High dynamic balancing

Despite the standing stability criterion for robots with co-planar contacts has been established for decades, i.e., restricting the ZMP within the support polygon, it is not clear how to define the standing stability margin when the robot executes high dynamic or impact motion, see the impact-experiment by the organizer Wang et al. [1].

Extract the relatively simple dynamics of balancing from the potentially complex complete dynamics of the whole robot; and we can design balance controllers that exhibit higher levels of speed, accuracy and robustness than previously reported, on top of the recent achievement [2], our invited speaker Roy Featherstone will share his latest opinion.

Momentum-based control design has demonstrated convincing results for humanoid balancing, such as stabilizing with partial footholds by Wiedebach et al. [3]. Despite the achievements, the momentum-based control design is an active research field with open questions such as:

  • What is the best control design to decouple the angular and linear momentum?
  • For robots performing in-air motions, how to represent the momentum with respect to the earth, to its COM, and to its floating-base?

Our invited speaker Dragomir Nenchev will share his most recent answer to these questions.

[1] Yuquan Wang, Dehio Niels, Arnaud Tanguy, and Abderrahmane Kheddar.
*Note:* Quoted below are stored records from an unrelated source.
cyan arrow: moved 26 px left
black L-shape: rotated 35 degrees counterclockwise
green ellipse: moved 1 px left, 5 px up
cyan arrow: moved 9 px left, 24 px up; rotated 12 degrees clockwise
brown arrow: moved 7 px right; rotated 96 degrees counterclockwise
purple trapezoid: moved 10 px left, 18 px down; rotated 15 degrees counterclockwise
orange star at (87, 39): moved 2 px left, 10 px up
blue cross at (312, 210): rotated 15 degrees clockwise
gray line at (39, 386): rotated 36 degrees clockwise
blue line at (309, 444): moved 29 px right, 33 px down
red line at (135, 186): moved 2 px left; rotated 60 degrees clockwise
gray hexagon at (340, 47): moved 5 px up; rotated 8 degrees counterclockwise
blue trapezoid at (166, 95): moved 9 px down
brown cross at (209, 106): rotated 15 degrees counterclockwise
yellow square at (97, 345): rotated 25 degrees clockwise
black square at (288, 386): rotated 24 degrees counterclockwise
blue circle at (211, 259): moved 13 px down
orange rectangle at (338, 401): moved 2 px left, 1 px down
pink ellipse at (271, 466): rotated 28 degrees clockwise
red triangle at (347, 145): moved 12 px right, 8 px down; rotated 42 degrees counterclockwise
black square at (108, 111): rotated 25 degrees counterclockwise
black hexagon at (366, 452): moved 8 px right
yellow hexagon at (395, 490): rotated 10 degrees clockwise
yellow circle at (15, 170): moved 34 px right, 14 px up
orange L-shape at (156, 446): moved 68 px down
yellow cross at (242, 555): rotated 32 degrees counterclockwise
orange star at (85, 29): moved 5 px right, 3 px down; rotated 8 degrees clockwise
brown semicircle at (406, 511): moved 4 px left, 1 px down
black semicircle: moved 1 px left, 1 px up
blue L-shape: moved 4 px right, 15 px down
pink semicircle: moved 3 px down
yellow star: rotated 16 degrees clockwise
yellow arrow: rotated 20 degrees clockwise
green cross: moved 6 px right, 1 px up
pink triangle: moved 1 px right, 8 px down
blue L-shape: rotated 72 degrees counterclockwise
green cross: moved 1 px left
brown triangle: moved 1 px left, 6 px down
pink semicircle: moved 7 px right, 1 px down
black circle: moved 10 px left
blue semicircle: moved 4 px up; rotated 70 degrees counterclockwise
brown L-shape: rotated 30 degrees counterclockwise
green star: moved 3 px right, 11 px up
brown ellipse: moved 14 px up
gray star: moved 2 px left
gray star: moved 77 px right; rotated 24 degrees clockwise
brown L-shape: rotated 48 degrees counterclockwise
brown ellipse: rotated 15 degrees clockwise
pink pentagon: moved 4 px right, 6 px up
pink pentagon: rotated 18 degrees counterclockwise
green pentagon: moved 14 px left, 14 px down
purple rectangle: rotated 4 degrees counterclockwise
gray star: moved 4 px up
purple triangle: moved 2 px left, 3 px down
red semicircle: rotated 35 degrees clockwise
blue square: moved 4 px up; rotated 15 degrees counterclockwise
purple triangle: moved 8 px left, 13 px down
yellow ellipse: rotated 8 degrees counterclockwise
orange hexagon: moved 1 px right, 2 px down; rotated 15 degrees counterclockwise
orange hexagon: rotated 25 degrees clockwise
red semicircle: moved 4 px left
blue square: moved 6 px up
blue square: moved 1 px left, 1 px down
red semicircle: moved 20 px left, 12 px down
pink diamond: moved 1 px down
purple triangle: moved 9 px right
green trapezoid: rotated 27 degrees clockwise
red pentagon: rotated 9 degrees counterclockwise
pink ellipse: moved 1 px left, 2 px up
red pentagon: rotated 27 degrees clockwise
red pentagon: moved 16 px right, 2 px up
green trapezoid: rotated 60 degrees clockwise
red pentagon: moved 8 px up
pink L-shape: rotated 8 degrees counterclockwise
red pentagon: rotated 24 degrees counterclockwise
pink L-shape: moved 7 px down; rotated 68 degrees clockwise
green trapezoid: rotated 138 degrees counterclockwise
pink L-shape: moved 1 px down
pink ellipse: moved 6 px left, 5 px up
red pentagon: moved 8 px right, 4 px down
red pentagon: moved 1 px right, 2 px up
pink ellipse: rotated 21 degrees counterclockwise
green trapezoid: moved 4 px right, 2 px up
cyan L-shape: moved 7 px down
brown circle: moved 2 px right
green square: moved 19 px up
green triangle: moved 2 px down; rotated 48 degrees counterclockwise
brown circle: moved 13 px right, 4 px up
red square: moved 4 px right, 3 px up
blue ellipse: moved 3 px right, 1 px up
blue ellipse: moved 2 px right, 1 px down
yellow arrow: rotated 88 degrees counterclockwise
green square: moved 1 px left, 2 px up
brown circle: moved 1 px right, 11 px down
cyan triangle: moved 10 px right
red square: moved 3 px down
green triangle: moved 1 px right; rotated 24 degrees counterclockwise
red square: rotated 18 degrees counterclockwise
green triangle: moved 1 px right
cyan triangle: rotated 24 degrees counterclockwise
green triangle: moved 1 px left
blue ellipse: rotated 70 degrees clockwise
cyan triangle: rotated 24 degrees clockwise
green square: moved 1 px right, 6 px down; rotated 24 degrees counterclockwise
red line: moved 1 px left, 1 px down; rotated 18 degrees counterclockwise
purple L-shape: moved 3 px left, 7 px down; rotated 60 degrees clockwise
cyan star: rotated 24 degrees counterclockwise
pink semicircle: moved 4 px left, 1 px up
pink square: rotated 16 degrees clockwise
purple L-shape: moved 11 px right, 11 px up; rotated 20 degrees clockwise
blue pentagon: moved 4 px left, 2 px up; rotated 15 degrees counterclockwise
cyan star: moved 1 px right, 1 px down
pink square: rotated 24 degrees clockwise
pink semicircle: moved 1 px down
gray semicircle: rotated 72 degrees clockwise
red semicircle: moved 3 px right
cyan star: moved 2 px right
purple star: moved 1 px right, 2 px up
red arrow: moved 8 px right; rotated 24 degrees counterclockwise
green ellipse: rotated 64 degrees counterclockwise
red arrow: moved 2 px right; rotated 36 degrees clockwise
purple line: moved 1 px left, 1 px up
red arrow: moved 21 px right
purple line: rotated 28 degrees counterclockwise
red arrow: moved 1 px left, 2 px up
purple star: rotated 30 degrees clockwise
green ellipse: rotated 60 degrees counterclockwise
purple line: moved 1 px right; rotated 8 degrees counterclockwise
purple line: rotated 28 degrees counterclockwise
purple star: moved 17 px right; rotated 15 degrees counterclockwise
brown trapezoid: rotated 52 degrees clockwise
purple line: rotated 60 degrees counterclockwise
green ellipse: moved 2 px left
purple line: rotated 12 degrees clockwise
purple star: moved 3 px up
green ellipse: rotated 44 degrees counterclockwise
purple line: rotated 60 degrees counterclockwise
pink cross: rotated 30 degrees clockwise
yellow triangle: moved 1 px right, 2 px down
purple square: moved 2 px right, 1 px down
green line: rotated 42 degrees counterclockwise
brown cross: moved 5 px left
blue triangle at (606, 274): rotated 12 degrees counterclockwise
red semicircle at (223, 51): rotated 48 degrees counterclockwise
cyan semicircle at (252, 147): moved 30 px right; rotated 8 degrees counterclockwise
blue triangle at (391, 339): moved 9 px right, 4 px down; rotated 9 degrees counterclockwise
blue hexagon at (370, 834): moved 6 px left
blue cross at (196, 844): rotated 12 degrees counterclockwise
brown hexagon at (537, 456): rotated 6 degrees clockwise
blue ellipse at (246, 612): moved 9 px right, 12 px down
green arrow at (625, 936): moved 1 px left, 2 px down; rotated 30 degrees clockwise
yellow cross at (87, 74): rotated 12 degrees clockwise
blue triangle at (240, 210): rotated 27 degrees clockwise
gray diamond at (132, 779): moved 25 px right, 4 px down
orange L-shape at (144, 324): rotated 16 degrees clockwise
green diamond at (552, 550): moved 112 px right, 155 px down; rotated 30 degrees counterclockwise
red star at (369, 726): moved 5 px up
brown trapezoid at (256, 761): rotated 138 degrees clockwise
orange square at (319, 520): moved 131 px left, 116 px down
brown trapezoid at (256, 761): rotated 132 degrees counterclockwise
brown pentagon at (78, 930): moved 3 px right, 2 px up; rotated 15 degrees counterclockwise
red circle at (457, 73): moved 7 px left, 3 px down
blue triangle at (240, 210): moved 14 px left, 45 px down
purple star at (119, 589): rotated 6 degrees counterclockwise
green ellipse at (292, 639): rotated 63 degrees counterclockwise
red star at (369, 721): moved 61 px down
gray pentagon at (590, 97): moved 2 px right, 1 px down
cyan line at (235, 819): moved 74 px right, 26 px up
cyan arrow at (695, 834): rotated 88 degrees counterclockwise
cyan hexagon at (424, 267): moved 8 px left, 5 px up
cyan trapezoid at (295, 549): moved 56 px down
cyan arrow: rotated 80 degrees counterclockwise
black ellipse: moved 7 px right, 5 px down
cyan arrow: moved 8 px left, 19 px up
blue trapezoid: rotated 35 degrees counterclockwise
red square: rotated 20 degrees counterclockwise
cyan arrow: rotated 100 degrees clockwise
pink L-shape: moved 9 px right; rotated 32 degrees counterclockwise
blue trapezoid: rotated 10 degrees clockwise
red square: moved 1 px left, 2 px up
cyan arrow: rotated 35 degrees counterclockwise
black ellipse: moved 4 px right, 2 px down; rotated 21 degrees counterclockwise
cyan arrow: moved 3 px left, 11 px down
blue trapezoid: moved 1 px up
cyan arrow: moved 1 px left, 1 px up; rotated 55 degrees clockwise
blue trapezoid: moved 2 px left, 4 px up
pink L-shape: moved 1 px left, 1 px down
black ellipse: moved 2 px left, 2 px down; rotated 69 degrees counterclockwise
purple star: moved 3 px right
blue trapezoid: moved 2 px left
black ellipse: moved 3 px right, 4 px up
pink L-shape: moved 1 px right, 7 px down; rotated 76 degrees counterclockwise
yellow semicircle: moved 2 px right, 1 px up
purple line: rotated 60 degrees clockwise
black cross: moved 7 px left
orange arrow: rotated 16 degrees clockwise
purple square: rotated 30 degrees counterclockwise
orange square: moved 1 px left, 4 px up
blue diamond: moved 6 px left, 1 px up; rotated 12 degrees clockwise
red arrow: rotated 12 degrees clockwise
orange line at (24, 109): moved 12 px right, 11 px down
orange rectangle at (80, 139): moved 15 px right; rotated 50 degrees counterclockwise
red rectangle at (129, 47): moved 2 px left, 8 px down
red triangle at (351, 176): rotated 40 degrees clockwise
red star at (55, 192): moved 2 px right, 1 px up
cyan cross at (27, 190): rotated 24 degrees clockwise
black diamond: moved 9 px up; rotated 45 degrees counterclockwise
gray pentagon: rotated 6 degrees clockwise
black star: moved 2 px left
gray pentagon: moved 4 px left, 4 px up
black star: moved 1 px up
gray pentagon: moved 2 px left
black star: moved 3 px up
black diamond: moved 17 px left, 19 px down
Impact-aware task-space quadratic-programming control. 2020. URL https://arxiv.org/pdf/2006.01987.pdf.

[2] Josephus JM Driessen, Roy Featherstone, and Antonios E Gkikakis. An actuator design criterion to maximize physical balance recovery. In 2018 IEEE/RSJ International Conference on Intelligent Robots and Systems (IROS), pages 2829–2836. IEEE, 2018.

[3] Georg Wiedebach, Sylvain Bertrand, Tingfan Wu, Luca Fiorio, Stephen McCrory, Robert Griffin, Francesco Nori, and Jerry Pratt. Walking on partial footholds including line contacts with the humanoid robot atlas. In IEEE-RAS International Conference on Humanoid Robots, pages 1312–1319, 2016.